▶ [EXPLORA EL MATERIAL]:
1. Responde estas preguntas según el texto sobre la integración de los inmigrantes:
(a) ¿Qué beneficios públicos deben extenderse a los grupos inmigrados desde el punto de vista social?
(b) ¿A través de qué se extiende su participación activa en la vida política del país de acogida?
(c) ¿Qué ha pasado con las culturas que han permanecido idénticas a sí mismas?
2. Enumera todos los adjetivos con los que el texto sobre la integración de los inmigrantes describe la cultura como expresión social.

▶ [TEXTO PROPORCIONADO]:
<<<<
De modo que no se trata de arbitrar políticas coloristas sino de sancionar el reconocimiento institucional de la calidad de ciudadano de cualquier persona que decida establecerse en un determinado territorio y, consecuentemente, el respeto de sus derechos civiles y políticos.

    Esto supone desde el punto de vista social extender a los grupos inmigrados los beneficios de la sanidad y la educación públicas, el reconocimiento del derecho a disponer de una vivienda digna y de sus formas de vida tal como se respetan las costumbres y hábitos de cualquier persona o familia.

    Desde el punto de vista político significa extender su participación activa en la vida política del país de acogida a través del voto, al cual, en la medida que trabaja, consume y paga sus impuestos en él, tiene el legítimo derecho de emitir independientemente de su situación político administrativa.

    Sobre estos presupuestos concretos se puede hablar con razonable seriedad de integración real. De lo contrario sólo se estarán enunciando conceptos retóricos vacíos de verdadero contenido. Sobre estos principios se puede hablar de favorecer el mestizaje, la transferencia mutua de valores culturales, la que, por otra parte, se producirá a pesar de la resistencia de los sectores más inmovilistas de la sociedad.

    A lo largo de la historia no hay ninguna cultura que haya permanecido idéntica a sí misma. Es más cuando esto ha sucedido ha terminado desapareciendo. El progreso de toda sociedad y por ende de una civilización se basa siempre en su capacidad de asumir valores, de transformarlos y promover estadios más altos de convivencia. De aquí la importancia de las personas, de cada uno de nosotros como individuos para forzar al sistema, a las instituciones a crear las condiciones propicias para el bienestar común sin prejuicios ni hipocresías ideológicas. La cultura como expresión social define en un momento determinado de la historia una identidad, es decir que es dinámica, cambiante, plural e inevitable. Sólo se trata de obrar con inteligencia y sentido común para hacer menos doloroso su parto.
>>>>
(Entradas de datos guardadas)
<<<<
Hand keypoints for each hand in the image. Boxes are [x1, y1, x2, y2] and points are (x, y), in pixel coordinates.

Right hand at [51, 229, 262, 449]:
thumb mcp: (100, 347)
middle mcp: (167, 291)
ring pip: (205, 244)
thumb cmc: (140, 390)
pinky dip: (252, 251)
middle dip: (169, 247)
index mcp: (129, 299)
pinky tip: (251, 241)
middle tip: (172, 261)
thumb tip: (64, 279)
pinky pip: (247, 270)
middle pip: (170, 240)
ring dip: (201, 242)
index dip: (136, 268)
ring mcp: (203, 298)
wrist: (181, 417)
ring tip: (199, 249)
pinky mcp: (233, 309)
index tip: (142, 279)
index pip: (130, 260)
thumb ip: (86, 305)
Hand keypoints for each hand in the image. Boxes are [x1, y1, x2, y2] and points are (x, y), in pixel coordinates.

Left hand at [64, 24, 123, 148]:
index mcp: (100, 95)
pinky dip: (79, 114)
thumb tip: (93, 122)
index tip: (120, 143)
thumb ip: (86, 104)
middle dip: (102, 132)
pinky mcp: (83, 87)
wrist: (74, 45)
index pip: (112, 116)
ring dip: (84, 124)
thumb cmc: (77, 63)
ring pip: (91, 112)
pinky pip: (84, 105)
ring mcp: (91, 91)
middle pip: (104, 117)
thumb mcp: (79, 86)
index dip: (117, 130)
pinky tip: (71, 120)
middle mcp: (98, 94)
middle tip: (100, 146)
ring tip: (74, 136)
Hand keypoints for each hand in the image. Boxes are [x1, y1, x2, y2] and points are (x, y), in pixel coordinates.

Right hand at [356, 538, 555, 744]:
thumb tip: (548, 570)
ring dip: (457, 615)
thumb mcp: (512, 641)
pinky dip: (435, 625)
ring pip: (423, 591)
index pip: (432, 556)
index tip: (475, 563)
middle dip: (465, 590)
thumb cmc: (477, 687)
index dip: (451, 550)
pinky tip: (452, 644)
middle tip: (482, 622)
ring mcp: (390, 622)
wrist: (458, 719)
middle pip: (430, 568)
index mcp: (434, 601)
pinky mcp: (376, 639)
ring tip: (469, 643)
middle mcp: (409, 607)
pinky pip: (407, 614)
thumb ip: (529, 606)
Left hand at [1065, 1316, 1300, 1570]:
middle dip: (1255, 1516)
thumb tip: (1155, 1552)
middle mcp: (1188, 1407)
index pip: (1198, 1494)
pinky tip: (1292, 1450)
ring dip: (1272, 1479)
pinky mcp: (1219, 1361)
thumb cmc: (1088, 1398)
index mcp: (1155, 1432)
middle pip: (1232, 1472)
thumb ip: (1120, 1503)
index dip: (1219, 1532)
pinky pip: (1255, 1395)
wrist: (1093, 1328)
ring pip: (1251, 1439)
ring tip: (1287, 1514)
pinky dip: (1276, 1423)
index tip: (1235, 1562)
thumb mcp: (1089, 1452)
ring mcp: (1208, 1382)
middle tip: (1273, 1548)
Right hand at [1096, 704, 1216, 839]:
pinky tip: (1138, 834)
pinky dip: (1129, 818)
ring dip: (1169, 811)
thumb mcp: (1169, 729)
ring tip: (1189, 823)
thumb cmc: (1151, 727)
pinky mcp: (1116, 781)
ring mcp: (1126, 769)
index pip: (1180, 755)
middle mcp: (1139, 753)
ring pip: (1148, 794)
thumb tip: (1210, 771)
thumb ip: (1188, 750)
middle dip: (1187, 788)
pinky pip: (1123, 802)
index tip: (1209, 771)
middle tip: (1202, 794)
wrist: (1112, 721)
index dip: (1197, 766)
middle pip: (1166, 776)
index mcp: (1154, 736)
>>>>
▶ [SOLUCIONES POR TAREA]:
1.
(a) Los beneficios de la sanidad y la educación públicas.
(b) A través del voto.
(c) Han terminado desapareciendo.

2. Dinámica, cambiante, plural e inevitable.